REQUIRED ACTION A =
In the article on the song "Emotional Rescue," what is the B-side of the single?
REQUIRED ACTION B =
Decide whether each statement agrees with the article on the song "Emotional Rescue." Answer yes or no for each, quoting the words of the article that settle it. (i) The single came out on 20 June 1980. (ii) The song is on side one of the album. (iii) Mick Jagger and Keith Richards wrote the song.
REQUIRED ACTION C =
Write a continuation of the article on the song "Emotional Rescue," starting after its last sentence.

STUDY TEXT =

----------

Single by the Rolling Stones

from the album Emotional Rescue
- B-side: "Down in the Hole"
- Released: 20 June 1980
- Recorded: 1–19 October 1979
- Genre: Dance-rock; Eurodisco; R&B;
- Length: 5:39 (LP version); 4:18 (Promo 7" Version"); 3:42 (Forty Licks/GRRR! edit);
- Label: Rolling Stones Records
- Songwriter: Jagger/Richards
- Producer: The Glimmer Twins

The Rolling Stones singles chronology
| "Shattered" (1978) | "Emotional Rescue" (1980) | "She's So Cold" (1980) |

Emotional Rescue track listing
- 10 tracks Side one "Dance (Pt. 1)"; "Summer Romance"; "Send It to Me"; "Let Me Go"; "Indian Girl"; Side two "Where the Boys Go"; "Down in the Hole"; "Emotional Rescue"; "She's So Cold"; "All About You";

Music video
- "Emotional Rescue" - OFFICIAL PROMO on YouTube

= Emotional Rescue (song) =

"Emotional Rescue" is a song by the English rock and roll band, the Rolling Stones. It was written by Mick Jagger and Keith Richards and is included on their 1980 album Emotional Rescue.

----------

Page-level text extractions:

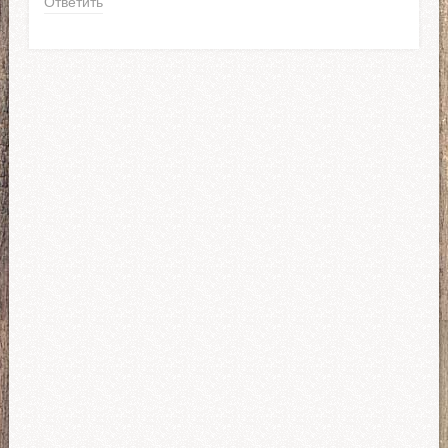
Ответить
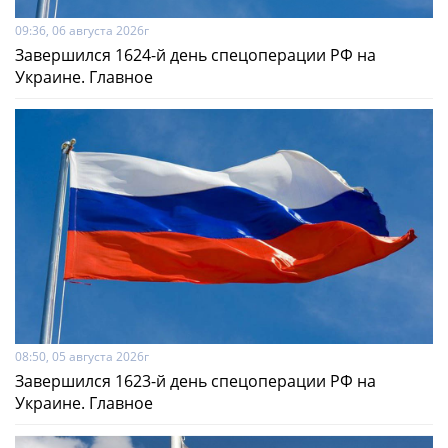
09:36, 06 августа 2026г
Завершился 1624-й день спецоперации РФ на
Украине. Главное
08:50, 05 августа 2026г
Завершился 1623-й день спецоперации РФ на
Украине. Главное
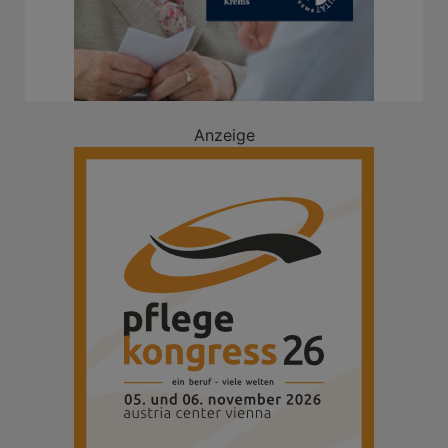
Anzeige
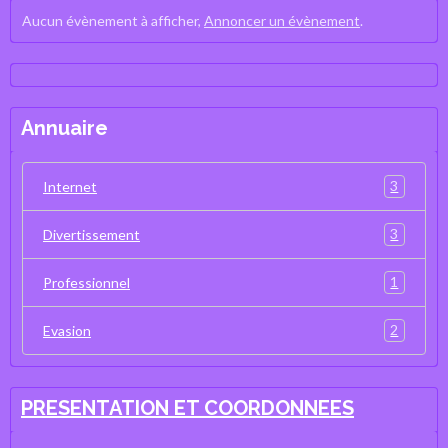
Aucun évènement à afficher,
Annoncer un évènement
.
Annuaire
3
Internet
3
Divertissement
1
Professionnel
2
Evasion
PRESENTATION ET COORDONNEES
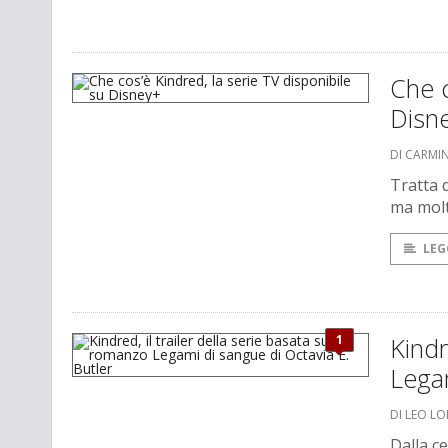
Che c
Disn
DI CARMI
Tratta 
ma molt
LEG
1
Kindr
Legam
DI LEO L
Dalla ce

----------

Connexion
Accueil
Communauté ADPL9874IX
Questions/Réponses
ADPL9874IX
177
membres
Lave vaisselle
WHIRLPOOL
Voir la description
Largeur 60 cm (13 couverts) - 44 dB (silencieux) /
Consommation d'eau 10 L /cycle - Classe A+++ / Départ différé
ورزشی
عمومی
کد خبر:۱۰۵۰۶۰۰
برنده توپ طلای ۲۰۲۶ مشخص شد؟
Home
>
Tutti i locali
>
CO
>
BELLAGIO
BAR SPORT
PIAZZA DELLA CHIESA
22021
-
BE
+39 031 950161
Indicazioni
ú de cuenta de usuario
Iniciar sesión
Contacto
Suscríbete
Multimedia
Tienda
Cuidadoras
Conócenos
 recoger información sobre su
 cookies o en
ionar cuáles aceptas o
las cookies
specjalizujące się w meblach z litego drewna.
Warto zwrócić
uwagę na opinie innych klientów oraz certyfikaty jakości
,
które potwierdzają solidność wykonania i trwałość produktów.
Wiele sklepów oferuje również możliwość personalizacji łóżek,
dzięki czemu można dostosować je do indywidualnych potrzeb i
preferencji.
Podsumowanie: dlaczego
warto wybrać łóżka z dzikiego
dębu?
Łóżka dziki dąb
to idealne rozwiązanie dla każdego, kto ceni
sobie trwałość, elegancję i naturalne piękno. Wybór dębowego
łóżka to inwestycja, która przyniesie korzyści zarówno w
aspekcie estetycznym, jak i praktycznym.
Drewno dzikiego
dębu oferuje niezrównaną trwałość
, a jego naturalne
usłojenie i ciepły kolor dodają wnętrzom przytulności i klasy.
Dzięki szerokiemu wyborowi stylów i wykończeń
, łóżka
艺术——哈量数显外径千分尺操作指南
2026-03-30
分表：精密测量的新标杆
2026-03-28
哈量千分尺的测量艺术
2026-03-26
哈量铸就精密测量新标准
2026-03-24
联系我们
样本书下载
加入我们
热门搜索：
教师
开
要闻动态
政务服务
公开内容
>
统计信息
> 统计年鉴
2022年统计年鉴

----------

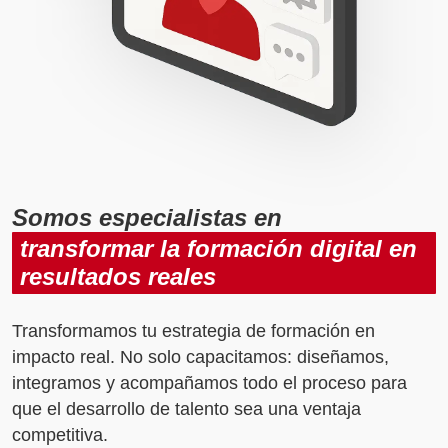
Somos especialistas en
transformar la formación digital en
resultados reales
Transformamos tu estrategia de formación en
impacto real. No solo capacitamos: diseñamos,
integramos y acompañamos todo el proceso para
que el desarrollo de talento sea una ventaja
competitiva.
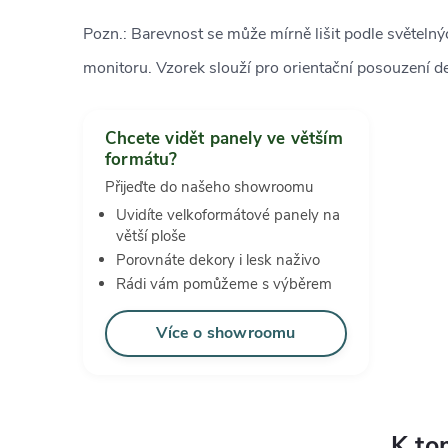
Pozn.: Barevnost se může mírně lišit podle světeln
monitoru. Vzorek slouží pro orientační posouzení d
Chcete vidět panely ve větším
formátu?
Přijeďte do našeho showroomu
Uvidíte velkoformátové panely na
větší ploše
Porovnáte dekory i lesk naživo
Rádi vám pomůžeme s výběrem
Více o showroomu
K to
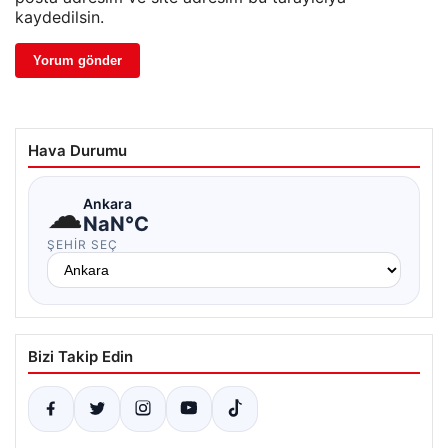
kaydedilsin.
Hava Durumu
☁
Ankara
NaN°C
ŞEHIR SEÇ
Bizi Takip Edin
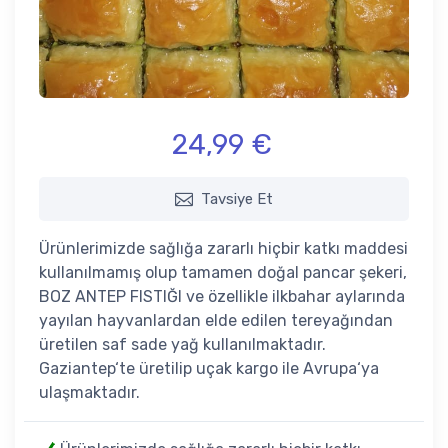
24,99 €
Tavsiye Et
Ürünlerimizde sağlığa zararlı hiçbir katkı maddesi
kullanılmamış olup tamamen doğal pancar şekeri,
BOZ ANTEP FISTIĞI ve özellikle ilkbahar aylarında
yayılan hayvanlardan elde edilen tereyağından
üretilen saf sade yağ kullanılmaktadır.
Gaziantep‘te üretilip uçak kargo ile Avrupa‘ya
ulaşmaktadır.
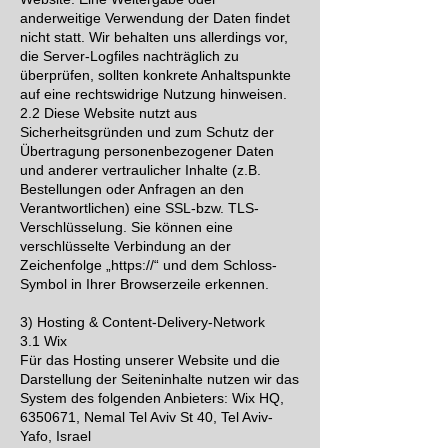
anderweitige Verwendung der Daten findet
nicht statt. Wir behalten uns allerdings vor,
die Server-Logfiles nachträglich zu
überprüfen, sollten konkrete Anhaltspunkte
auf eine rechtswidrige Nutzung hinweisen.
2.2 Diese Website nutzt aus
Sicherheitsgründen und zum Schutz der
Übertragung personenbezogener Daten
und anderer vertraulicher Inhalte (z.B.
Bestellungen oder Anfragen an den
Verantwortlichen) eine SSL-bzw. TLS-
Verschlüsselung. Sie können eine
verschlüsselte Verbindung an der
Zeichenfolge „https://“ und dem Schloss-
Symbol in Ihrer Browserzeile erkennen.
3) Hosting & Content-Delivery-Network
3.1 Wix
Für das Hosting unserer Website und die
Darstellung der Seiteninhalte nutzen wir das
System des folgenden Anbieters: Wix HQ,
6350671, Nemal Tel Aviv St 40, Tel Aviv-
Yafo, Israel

----------

TASK RESPONSE A =
"Down in the Hole"

TASK RESPONSE B =
(i) Yes: "Released: 20 June 1980"
(ii) No: "Side two "Where the Boys Go"; "Down in the Hole"; "Emotional Rescue""
(iii) Yes: "It was written by Mick Jagger and Keith Richards"

TASK RESPONSE C =
Given the fact that Keith Richards was becoming (relatively) clean, he was reportedly starting to demand to be involved with the business decisions that Mick Jagger had been taking care of throughout the past decade. This caused a rift between the two, and they rarely were in the studio at the same time. Mick would record in the early evening, and Keith would stroll in late at night.

== Composition and writing ==
Mick Jagger wrote the song on an electric piano and from the beginning it was sung in falsetto (similar to the Bee Gees' disco tracks or Marvin Gaye's lead vocal on his 1977 hit "Got to Give It Up"). When the song was brought into the studio they kept the electric piano and falsetto lead. With Ronnie Wood on bass and Charlie Watts on drums they worked out the song. They then added the saxophone part played by Bobby Keys. Bass guitarist Bill Wyman plays synthesizer on the record, while Jagger and Ian Stewart play electric piano. Wyman's synthesizer can be heard faintly during the verses on the right channel/speaker and plays a simple pattern of a few notes using a string-synth set up.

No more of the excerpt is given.